To say that she felt driven would have been a gross understatement. There was a fire burning in her now.
The morning before, she’d felt dead inside. She’d placed her hand to her stomach and remembered what had once been there – as she always did on that day. She’d remembered the blankets she’d purchased, the socks, the tiny knit caps, the early-year toys. She’d recalled the color scheme she had picked out for the single bedroom in the one-bedroom apartment she had at that time occupied. She would be doing it alone, and she couldn’t have been happier.
She thought of the bassinet her sister had picked out and that they had painted together… and that they’d later burned together, out on the end of a pier on the coast of Northern California.

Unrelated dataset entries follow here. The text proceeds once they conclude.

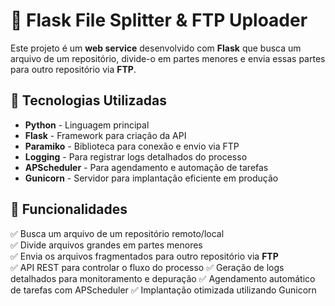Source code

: # 📂 Flask File Splitter & FTP Uploader  

Este projeto é um **web service** desenvolvido com **Flask** que busca um arquivo de um repositório, divide-o em partes menores e envia essas partes para outro repositório via **FTP**.  

## 🚀 Tecnologias Utilizadas  

- **Python** - Linguagem principal  
- **Flask** - Framework para criação da API  
- **Paramiko** - Biblioteca para conexão e envio via FTP
- **Logging** - Para registrar logs detalhados do processo
- **APScheduler** - Para agendamento e automação de tarefas
- **Gunicorn** - Servidor para implantação eficiente em produção

## 🎯 Funcionalidades  

✅ Busca um arquivo de um repositório remoto/local  
✅ Divide arquivos grandes em partes menores  
✅ Envia os arquivos fragmentados para outro repositório via **FTP**  
✅ API REST para controlar o fluxo do processo
✅ Geração de logs detalhados para monitoramento e depuração
✅ Agendamento automático de tarefas com APScheduler
✅ Implantação otimizada utilizando Gunicorn
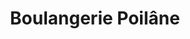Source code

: ---
title: "Boulangerie Poilâne"
url: /paris/boulangerie-poilane-rue-debelleyme/
shop: boulangerie
---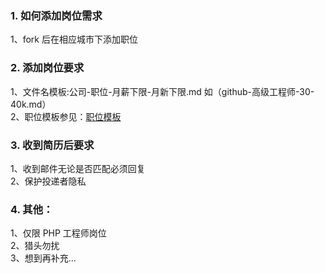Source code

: ### 1. 如何添加岗位需求

1、fork 后在相应城市下添加职位

### 2. 添加岗位要求

1、文件名模板:公司-职位-月薪下限-月新下限.md 如（github-高级工程师-30-40k.md）  
2、职位模板参见：[职位模板](https://github.com/ThinkDevelopers/php-Jobs/blob/master/%E8%81%8C%E4%BD%8D%E6%A8%A1%E6%9D%BF.md)

### 3. 收到简历后要求

1、收到邮件无论是否匹配必须回复  
2、保护投递者隐私

### 4. 其他：

1、仅限 PHP 工程师岗位  
2、猎头勿扰  
3、想到再补充...  

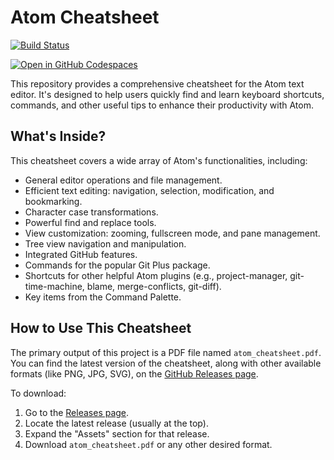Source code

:Atom Cheatsheet
===============

[![Build Status](https://github.com/ruzickap/cheatsheet-atom/workflows/latex-build/badge.svg)](https://github.com/ruzickap/cheatsheet-atom)

[![Open in GitHub Codespaces](https://github.com/codespaces/badge.svg)](https://codespaces.new/ruzickap/cheatsheet-atom)

This repository provides a comprehensive cheatsheet for the Atom text editor.
It's designed to help users quickly find and learn keyboard shortcuts,
commands, and other useful tips to enhance their productivity with Atom.

## What's Inside?

This cheatsheet covers a wide array of Atom's functionalities, including:

*   General editor operations and file management.
*   Efficient text editing: navigation, selection, modification, and
    bookmarking.
*   Character case transformations.
*   Powerful find and replace tools.
*   View customization: zooming, fullscreen mode, and pane management.
*   Tree view navigation and manipulation.
*   Integrated GitHub features.
*   Commands for the popular Git Plus package.
*   Shortcuts for other helpful Atom plugins (e.g., project-manager,
    git-time-machine, blame, merge-conflicts, git-diff).
*   Key items from the Command Palette.

## How to Use This Cheatsheet

The primary output of this project is a PDF file named `atom_cheatsheet.pdf`.
You can find the latest version of the cheatsheet, along with other available
formats (like PNG, JPG, SVG), on the
[GitHub Releases page](https://github.com/ruzickap/cheatsheet-atom/releases).

To download:
1.  Go to the [Releases page](https://github.com/ruzickap/cheatsheet-atom/releases).
2.  Locate the latest release (usually at the top).
3.  Expand the "Assets" section for that release.
4.  Download `atom_cheatsheet.pdf` or any other desired format.
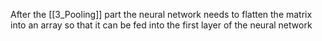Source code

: 
After the [[3_Pooling]] part the neural network needs to flatten the matrix into an array so that it can be fed into the first layer of the neural network

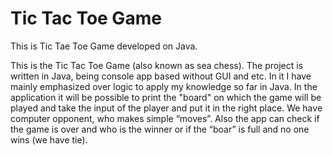 # Tic Tac Toe Game
 This is Tic Tae Toe Game developed on Java.

 This is the Tic Tac Toe Game (also known as sea chess). The project is written in Java, being console app based without GUI and etc. In it I have mainly emphasized over logic to apply my knowledge so far in Java. In the application it will be possible to print the "board" on which the game will be played and take the input of the player and put it in the right place. We have computer opponent, who makes simple “moves”. Also the app can check if the game is over and who is the winner or if the “boar” is full and no one wins (we have tie).
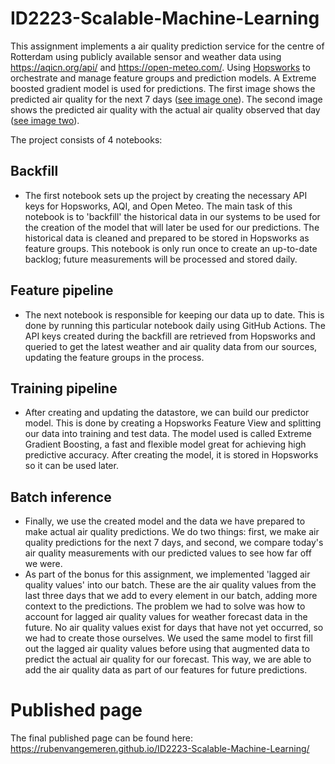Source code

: # ID2223-Scalable-Machine-Learning

This assignment implements a air quality prediction service for the centre of Rotterdam using publicly available sensor and weather data using https://aqicn.org/api/ and https://open-meteo.com/. Using [Hopsworks](https://app.hopsworks.ai) to orchestrate and manage feature groups and prediction models. A Extreme boosted gradient model is used for predictions. The first image shows the predicted air quality for the next 7 days ([see image one](air_quality_prediction_service/ch03/docs/air_quality_model/assets/images/pm25_forecast.png)). The second image shows the predicted air quality with the actual air quality observed that day ([see image two](air_quality_prediction_service/ch03/docs/air_quality_model/assets/images/pm25_hindcast.png)).

The project consists of 4 notebooks:

## Backfill

- The first notebook sets up the project by creating the necessary API keys for Hopsworks, AQI, and Open Meteo. The main task of this notebook is to 'backfill' the historical data in our systems to be used for the creation of the model that will later be used for our predictions. The historical data is cleaned and prepared to be stored in Hopsworks as feature groups. This notebook is only run once to create an up-to-date backlog; future measurements will be processed and stored daily.

## Feature pipeline

- The next notebook is responsible for keeping our data up to date. This is done by running this particular notebook daily using GitHub Actions. The API keys created during the backfill are retrieved from Hopsworks and queried to get the latest weather and air quality data from our sources, updating the feature groups in the process.

## Training pipeline

- After creating and updating the datastore, we can build our predictor model. This is done by creating a Hopsworks Feature View and splitting our data into training and test data. The model used is called Extreme Gradient Boosting, a fast and flexible model great for achieving high predictive accuracy. After creating the model, it is stored in Hopsworks so it can be used later.

## Batch inference

- Finally, we use the created model and the data we have prepared to make actual air quality predictions. We do two things: first, we make air quality predictions for the next 7 days, and second, we compare today's air quality measurements with our predicted values to see how far off we were.
- As part of the bonus for this assignment, we implemented 'lagged air quality values' into our batch. These are the air quality values from the last three days that we add to every element in our batch, adding more context to the predictions. The problem we had to solve was how to account for lagged air quality values for weather forecast data in the future. No air quality values exist for days that have not yet occurred, so we had to create those ourselves. We used the same model to first fill out the lagged air quality values before using that augmented data to predict the actual air quality for our forecast. This way, we are able to add the air quality data as part of our features for future predictions.

# Published page

The final published page can be found here: https://rubenvangemeren.github.io/ID2223-Scalable-Machine-Learning/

She remembered. And as usual, she felt more alone, more empty, than most people can imagine.
And then she’d seen Poppy. And things hadn’t hurt quite as much.
And then… well, then her entire world was turned on its ear.
Now her emptiness and her loneliness were being systematically replaced. A heat pulsed through her, a kind of fever. She was a Wish fae. A Wish Faerie. A Wisher. She was not human. Not even close. And she was not alone. She and her sister were the last two left. Most of all – she was not powerless, as she had always believed herself to be. Not by a long-shot.
“I want to do something more,” she said suddenly, after she’d used her wishing power to delete the online profiles and commenting privileges of hundreds of cyber bullies in one foul swoop. She straightened, coming away from the computer she’d been standing beside, which was a computer in a public library in some dinky town in Idaho. They were in Idaho in the first place because she’d brought the slaughter of wolves to a sudden and surprising halt with another one of her wishes.